It was a woman—so much I could make out, in spite of the distance, some three hundred yards as the crow flies, though more, of course, by the dip between the two hills—a woman, by the rounded contours of the silhouette, and a tall one. Of her face, I could as yet say nothing: she was looking out to sea.
A woman, then, but of what tribe? There was no telling by the dress. She wore a petticoat of some dark material, reaching to the knee. It was but a dark patch, of course, as I saw it; and above it was the white one of another garment. At first, that was all I made out—the patch of dark, the patch of white, with the half tint that stood for her bare limbs. She seemed to be shading her eyes with her hand, as she stood in the glare of light.
Suddenly she wheeled round, as though to descend the peak, and, in doing it, saw me. We were now face to face, she on the higher summit, I on the lower, with only the valley between us. I could not see her features, but she seemed rooted to the spot with astonishment.
I instinctively felt for a weapon. I expected a scream or a signal, and savage warriors trooping over the hill. But she made no sign. Hesitation was out of the question: I moved straight towards her.
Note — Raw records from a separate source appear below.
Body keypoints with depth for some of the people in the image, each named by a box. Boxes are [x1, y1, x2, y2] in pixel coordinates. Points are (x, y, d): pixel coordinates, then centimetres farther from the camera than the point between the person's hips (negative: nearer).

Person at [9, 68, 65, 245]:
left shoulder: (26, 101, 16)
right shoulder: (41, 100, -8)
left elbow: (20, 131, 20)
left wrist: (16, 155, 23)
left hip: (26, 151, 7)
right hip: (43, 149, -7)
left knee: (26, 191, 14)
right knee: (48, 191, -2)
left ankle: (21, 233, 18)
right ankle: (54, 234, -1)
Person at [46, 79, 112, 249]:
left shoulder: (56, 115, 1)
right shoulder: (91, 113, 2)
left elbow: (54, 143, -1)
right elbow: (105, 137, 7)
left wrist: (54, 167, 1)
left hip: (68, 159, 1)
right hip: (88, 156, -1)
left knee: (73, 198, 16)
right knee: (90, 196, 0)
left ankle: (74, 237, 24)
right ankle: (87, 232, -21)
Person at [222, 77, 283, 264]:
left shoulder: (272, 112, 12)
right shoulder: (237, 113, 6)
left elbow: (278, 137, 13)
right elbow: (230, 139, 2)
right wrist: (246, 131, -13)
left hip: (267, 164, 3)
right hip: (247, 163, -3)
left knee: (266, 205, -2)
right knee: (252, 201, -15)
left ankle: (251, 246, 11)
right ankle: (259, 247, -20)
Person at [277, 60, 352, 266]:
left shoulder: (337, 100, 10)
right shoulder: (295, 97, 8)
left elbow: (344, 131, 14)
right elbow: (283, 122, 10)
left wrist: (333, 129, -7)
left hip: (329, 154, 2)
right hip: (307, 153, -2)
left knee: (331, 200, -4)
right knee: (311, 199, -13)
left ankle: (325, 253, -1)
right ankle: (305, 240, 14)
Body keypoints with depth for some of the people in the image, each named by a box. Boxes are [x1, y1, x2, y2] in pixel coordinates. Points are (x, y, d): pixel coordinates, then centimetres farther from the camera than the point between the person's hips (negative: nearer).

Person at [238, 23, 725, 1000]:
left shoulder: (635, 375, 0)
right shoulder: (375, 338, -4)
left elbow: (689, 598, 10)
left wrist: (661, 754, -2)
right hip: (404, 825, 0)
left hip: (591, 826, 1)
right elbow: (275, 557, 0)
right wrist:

I had no beads about me for a peace-offering, so I fumbled at my watch chain, and wrenched off a propitiatory pencil-case that I hoped might serve.
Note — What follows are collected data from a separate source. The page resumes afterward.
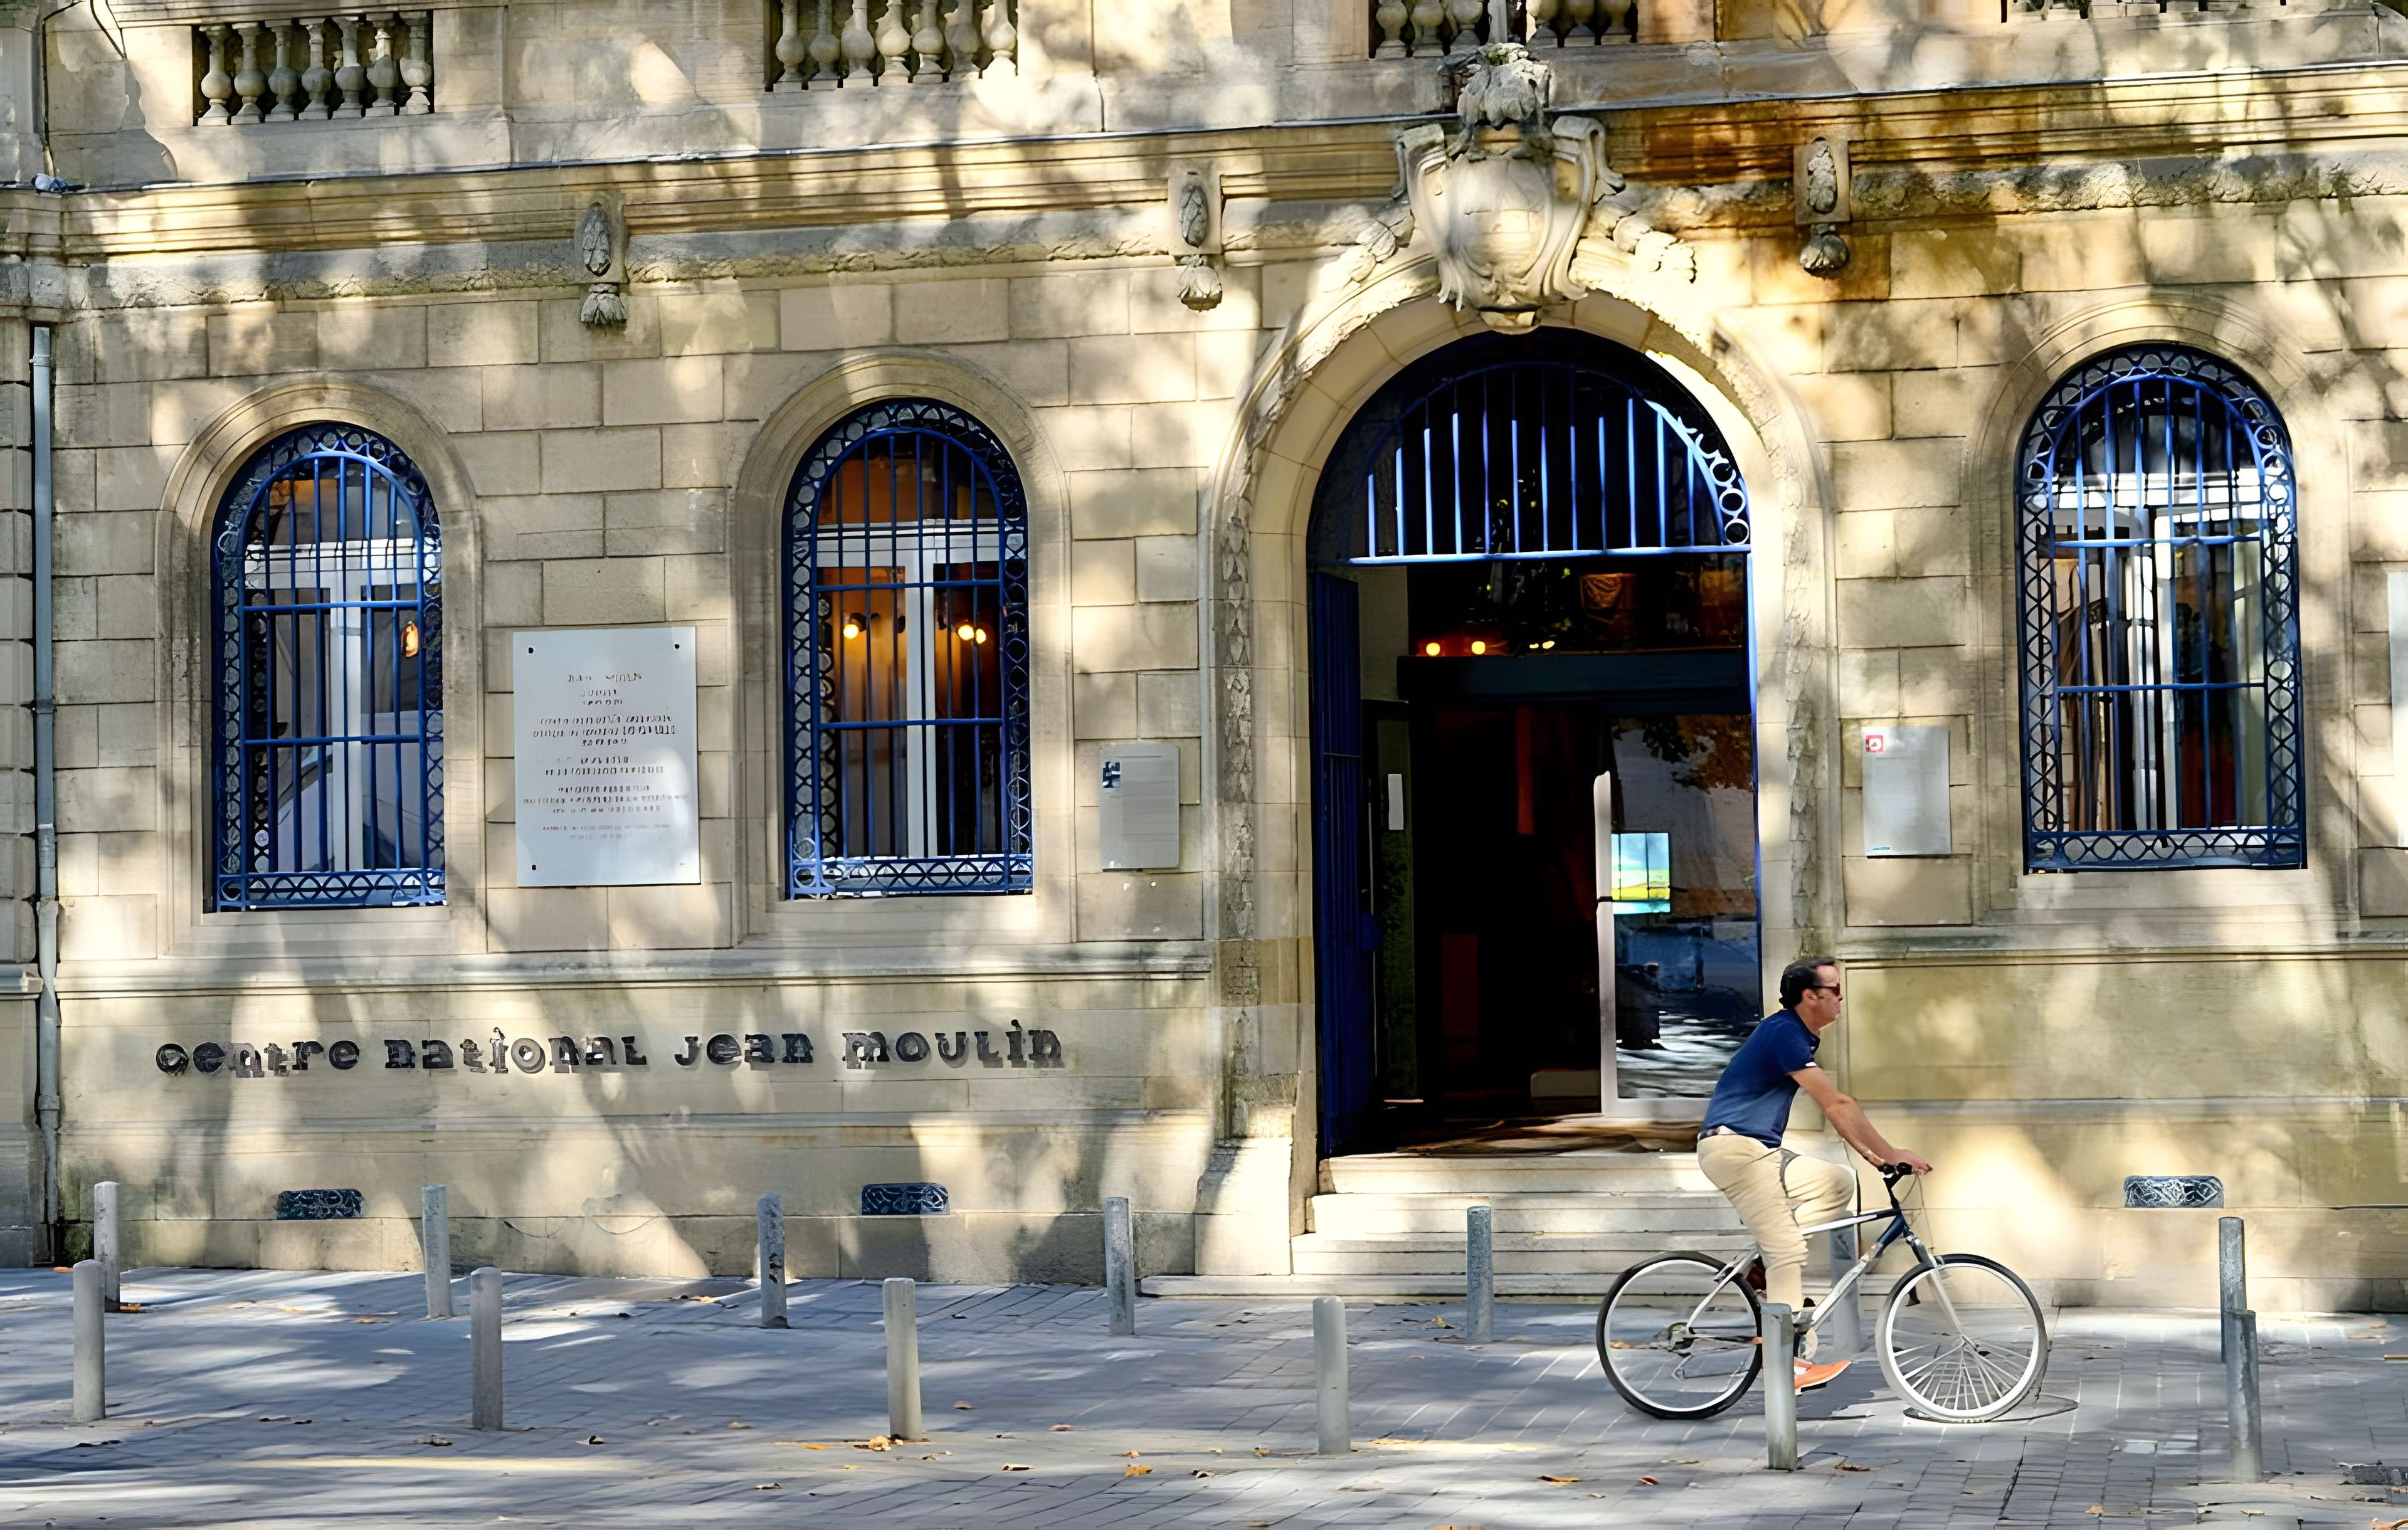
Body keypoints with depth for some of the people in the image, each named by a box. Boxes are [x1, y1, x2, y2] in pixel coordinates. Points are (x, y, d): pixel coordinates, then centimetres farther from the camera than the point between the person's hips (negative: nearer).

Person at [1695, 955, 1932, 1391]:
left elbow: (1833, 1109, 19)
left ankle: (1768, 1266, 3)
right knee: (1788, 1250, -11)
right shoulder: (1783, 1032, -16)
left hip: (1761, 1151, 10)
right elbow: (1837, 1104, -19)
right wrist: (1890, 1154, -16)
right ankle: (1792, 1361, -8)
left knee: (1841, 1182, 6)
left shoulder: (1799, 1037, 15)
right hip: (1733, 1147, -10)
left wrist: (1873, 1155, 11)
She advanced too. Then, at every step, the bands of light and dark began to develop into the most majestic shape of youthful womanhood I had ever seen. The white was evidently a sleeveless undergarment reaching, like the petticoat of deep blue, no further than the knee. The naked arms, legs, and feet were no darker than the cheek of a brunette. The chemise was low, and above it rose the glorious bust, almost as broad as a man’s, and with a virgin firmness of line that was strength and softness too. She was very tall for her sex, tall even for mine, but the perfect proportion between body and limbs took off all effect of ungainliness. She moved with the beautiful poise and precision of a mountaineer, brushing hillock, tuft, and boulder in the slope, as though they formed but one level.
Would she attack? It looked so, else why had she met my advance so boldly, without calling her tribe? She seemed to have taken the measure of me for single combat. She would have been a formidable foe, in any case, to say nothing of the handicapping in respect for the sex.
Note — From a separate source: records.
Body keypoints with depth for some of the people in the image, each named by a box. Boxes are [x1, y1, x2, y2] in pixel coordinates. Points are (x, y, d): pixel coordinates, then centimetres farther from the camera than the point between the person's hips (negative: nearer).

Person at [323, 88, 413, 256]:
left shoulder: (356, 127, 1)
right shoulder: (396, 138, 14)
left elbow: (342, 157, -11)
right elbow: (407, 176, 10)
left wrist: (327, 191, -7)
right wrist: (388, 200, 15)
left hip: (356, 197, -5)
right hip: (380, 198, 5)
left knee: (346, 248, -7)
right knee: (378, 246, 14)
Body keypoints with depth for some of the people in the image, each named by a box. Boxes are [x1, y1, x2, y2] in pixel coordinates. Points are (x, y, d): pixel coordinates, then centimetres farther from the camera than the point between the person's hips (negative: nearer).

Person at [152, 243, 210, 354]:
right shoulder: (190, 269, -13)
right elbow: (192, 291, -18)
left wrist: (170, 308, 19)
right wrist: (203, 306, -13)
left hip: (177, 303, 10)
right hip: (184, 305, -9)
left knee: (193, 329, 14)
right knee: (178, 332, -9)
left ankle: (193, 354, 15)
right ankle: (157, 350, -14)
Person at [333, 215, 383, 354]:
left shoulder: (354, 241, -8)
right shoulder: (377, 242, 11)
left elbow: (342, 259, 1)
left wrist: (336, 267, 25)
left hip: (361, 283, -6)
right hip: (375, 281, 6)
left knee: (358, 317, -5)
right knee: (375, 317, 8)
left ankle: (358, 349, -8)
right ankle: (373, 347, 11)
But there was no more of aggression than there was of flight in her attitude, as she paused at last, when but a few feet parted us, and looking down on me in placid wonder, from large and lustrous eyes, showed me the peculiar beauty of her face. Her features were regular, without being faultlessly, or rather, faultily so. Her complexion would have passed muster for fairness in Provence, if not farther north. The only signs of race type were in a certain prominence of the brow, and in the deep liquid softness of the gaze. I had seen such eyes in some of the Coral Islands, and I used sometimes to wish we could take a pair of them back with us, to put the Italian women out of conceit with their own. Her lips were rather full and sensuous, but this did not impair the tender dignity of her expression. Her dark hair, shining, I regret to say, with some native oil, which, even at a distance, I could perceive was scented, seemed to have been caught up with one sweeping gesture, and gathered in a knot behind. Her feet were rather large, though perfectly formed; and she had drawn them close together, as she paused, like a child toeing the line in school. To complete the similitude, she stood perfectly straight, with her arms folded behind her, and her head thrown back—her bosom, the while, gently rising and falling with excitement but half suppressed, and carrying with it, in its motion, her sole ornament, a common English navy button, fastened with ribbon to her throat. I had looked on other women as beautiful in feature, but never on one so magnificently formed. It recalled poetic ideals of the youth of the race.
Evidently she was waiting for me to say something, but how was I to say it? The whole Melanesian mission might have been at fault in the speech of this solitary isle. So I began toying with the pencil-case once more, and then, in a desperate attempt to recall some characters of a universal sign language, I folded my hands on my breast—as I had once seen it done by savages of wilder aspect, in a ballet in Leicester Square.
No language in the world could do justice to my astonishment at what followed, and therefore I set it down without comment, just as it passed.
‘You speak English, I suppose,’ said the girl. ‘How did you come on the Island?’